Schaefer, an internationally known author and singer who battled an eating disorder until she finally sought help in her early 20s, spoke last week at Linden Oaks’ ninth annual candlelight vigil for victims of eating disorders.

About 500 people jammed into the Linden Oaks Healing Garden on the campus of Edward Hospital in Naperville to bear witness to the 24 million Americans afflicted with some sort of eating disorder, whether anorexia, bulimia or binge eating.

The vigil was sponsored by the national association of Anorexia Nervosa and Associated Disorders and Linden Oaks, home to Arabella House, a facility dedicated to helping victims fully recover from eating disorders.

Schaefer, author of “Life Without ED,” and “Goodbye ED, Hello Me,” said that her inner voice was a constant and strong presence throughout her adolescence, a formidable critic that she only began to deal with it when she finally sought help.

“I didn’t question it until I was 22 years old,” she said.

When she entered therapy, and named the voice ED, short for eating disorder, she began her recovery by learning what many of us learn about bullies: you have to stand up to them.

“I had to learn to disagree with him,” she said. “I couldn’t change that voice, but I could change my response to it.”

Schaefer said that some people are naturally prone to high anxiety, obsession with perfection and obsessive-compulsive disorders.
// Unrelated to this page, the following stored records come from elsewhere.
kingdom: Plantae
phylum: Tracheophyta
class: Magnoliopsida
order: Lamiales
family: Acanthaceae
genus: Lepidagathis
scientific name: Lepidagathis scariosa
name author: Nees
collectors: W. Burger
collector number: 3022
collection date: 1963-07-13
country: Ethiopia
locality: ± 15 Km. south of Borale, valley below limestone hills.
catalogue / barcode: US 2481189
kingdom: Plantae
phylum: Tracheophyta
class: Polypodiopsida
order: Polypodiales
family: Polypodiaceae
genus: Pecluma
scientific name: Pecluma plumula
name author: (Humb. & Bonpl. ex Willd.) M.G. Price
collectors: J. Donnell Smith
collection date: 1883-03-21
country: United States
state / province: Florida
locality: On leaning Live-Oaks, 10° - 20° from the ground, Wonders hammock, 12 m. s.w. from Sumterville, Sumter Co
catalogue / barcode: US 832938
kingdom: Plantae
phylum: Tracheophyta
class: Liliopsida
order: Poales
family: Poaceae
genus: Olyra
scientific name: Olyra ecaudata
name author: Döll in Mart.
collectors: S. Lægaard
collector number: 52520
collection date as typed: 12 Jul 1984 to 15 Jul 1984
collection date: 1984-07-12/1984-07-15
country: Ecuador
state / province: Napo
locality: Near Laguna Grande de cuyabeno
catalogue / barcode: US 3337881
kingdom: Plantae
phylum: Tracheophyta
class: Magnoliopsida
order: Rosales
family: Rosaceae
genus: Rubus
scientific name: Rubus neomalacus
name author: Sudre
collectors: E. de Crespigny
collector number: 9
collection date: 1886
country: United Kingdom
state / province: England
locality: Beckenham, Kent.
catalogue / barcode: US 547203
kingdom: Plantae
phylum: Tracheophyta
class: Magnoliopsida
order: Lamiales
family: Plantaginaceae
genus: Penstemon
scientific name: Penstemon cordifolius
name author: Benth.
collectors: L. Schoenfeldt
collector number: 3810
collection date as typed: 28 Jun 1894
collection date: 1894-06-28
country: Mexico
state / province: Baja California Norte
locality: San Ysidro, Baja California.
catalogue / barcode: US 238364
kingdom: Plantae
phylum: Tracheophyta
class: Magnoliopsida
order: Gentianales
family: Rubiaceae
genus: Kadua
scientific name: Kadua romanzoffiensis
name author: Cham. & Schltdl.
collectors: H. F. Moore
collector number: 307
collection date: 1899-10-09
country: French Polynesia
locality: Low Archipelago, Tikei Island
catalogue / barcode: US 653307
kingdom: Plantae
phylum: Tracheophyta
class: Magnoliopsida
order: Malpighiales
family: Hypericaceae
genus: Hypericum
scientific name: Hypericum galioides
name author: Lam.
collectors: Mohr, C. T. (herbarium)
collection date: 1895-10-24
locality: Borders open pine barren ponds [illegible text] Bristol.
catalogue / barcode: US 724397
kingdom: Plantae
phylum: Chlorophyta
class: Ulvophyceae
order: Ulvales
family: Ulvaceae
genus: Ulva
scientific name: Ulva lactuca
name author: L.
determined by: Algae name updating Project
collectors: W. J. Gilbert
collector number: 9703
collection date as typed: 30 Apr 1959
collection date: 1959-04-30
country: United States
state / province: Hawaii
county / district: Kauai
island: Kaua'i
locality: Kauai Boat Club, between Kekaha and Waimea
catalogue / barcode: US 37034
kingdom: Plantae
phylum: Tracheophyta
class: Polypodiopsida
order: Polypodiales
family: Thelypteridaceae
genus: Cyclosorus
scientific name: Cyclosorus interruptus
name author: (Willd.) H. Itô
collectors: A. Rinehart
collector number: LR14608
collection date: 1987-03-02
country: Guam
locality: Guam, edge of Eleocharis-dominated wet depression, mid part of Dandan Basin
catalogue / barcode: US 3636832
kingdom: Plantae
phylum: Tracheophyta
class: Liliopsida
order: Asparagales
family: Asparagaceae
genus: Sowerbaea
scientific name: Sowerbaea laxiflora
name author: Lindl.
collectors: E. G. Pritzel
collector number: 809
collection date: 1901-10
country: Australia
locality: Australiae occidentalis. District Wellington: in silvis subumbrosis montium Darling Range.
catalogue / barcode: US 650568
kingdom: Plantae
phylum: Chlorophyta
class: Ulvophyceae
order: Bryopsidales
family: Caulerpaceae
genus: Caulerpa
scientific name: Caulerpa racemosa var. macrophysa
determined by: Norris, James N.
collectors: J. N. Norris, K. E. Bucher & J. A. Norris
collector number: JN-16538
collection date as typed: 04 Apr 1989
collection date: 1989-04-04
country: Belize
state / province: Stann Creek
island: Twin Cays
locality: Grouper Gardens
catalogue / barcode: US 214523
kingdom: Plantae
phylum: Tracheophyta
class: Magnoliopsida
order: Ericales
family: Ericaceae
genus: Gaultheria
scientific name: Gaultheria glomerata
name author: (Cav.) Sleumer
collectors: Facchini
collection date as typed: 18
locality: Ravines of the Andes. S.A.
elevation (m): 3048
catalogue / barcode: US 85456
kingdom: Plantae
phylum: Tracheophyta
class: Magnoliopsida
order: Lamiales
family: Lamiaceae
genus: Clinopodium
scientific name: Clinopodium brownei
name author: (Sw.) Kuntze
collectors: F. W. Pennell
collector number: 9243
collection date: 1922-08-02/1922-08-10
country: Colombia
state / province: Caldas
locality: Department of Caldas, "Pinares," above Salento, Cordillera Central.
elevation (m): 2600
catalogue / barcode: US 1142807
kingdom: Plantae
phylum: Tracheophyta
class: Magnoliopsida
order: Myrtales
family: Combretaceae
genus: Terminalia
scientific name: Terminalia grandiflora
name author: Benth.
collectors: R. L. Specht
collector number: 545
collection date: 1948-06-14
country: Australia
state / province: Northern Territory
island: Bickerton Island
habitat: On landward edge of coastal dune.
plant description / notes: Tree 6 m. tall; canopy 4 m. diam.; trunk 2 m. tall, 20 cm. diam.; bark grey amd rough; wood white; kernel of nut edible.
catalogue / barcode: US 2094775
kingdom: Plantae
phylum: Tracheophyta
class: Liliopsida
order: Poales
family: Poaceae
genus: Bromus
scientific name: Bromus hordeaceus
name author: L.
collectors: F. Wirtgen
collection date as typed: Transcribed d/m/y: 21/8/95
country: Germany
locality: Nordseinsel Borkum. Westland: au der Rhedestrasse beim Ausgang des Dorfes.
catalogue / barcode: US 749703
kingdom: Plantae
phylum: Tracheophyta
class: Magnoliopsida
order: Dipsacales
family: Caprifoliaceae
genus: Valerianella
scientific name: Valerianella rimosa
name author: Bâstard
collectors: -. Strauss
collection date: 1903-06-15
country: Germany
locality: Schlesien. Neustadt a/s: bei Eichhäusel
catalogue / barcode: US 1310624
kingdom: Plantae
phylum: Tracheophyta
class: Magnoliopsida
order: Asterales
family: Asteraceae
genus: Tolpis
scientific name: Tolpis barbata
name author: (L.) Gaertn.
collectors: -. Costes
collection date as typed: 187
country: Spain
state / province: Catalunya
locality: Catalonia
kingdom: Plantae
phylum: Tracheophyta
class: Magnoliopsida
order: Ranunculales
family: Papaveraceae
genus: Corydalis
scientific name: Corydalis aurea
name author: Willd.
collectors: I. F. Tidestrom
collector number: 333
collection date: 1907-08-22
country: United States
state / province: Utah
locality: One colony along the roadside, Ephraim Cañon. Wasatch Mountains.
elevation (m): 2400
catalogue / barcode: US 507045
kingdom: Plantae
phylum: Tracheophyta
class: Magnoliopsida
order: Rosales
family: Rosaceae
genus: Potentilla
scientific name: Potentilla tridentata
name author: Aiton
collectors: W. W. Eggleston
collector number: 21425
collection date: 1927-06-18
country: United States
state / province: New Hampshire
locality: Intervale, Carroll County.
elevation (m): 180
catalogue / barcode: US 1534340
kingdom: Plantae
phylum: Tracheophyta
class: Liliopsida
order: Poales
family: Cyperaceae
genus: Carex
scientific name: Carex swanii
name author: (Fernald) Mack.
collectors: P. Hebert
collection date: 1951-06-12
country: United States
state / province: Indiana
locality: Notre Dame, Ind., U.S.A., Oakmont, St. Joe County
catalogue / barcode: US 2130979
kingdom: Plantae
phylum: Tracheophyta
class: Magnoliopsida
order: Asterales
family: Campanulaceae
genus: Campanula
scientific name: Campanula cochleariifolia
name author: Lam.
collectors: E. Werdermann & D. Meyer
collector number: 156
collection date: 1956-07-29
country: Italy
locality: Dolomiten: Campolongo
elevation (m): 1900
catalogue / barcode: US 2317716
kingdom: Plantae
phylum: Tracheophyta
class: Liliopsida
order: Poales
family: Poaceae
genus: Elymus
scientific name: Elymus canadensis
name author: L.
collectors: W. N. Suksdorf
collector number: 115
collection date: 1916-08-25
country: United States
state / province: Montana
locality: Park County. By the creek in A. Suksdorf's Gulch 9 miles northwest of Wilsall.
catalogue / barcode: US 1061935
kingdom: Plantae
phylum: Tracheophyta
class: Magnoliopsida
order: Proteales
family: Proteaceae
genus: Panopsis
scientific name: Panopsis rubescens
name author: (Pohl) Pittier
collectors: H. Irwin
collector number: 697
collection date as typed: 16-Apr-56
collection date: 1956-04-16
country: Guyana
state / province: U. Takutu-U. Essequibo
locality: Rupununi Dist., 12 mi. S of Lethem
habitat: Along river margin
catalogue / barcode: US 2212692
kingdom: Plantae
But society, in the form of media and popular culture, and the never-ending message that to be thin is to be happy, plays a major role in triggering eating disorders.

“Genetics loads the gun, but the environment pulls the trigger,” she said.

Schaefer stressed perseverance as the key to full recovery.

Holding up a stack of rejection letters from publishers who rejected her first book in 2002, she said editors sometimes responded as if she were from another planet.

“Who’s ED,” they would ask, or “how come you don’t have any (degree) letters after your name? If this isn’t never give up,” she said, shrugging her shoulders and smiling.

Dr. Maria Rago, clinical director of the Linden Oaks Eating Disorder Program, spoke of how the vigil had grown from its first year, when only 40 people showed up.

She asked how many 10-year survivors were in the audience and four women stood up. Two more stood up as five-year survivors.

After working her way down to asking how many had been in recovery for just one day, and seeing about three-quarters of the audience standing, she said, “That’s a lot of recovery.”

Others told their stories.

Maria Luna spoke of the disease as an almost out-of-body experience.

“My body was here, but my mind was somewhere else,” she said.

Like Schaefer, she struggled with a voice that misleads her.

“The less calories I had, the better person I was,” she said. “That was a lie.”

Liz Ashbury said that she had taken on an entirely false identity when she was battling eating disorders, saying she learned, “I wasn’t Liz with anorexia, I was Liz, period.”

Parents of women who’d lost their battle with anorexia wanted to share their stories.

“Maybe by hearing Aubrey’s story, other families won’t have to go through what we had to go through,” Darryl Roberts said of his daughter, Aubrey.

Morgan Ward underwent treatment at Linden Oaks after an intervention by friends, and wanted people to know that the disease is complicated.

“It’s not as simple as it’s portrayed to be,” she said. “There can be a lot of psychological problems and the disease is just a manifestation of other things … it has nothing to do with food.”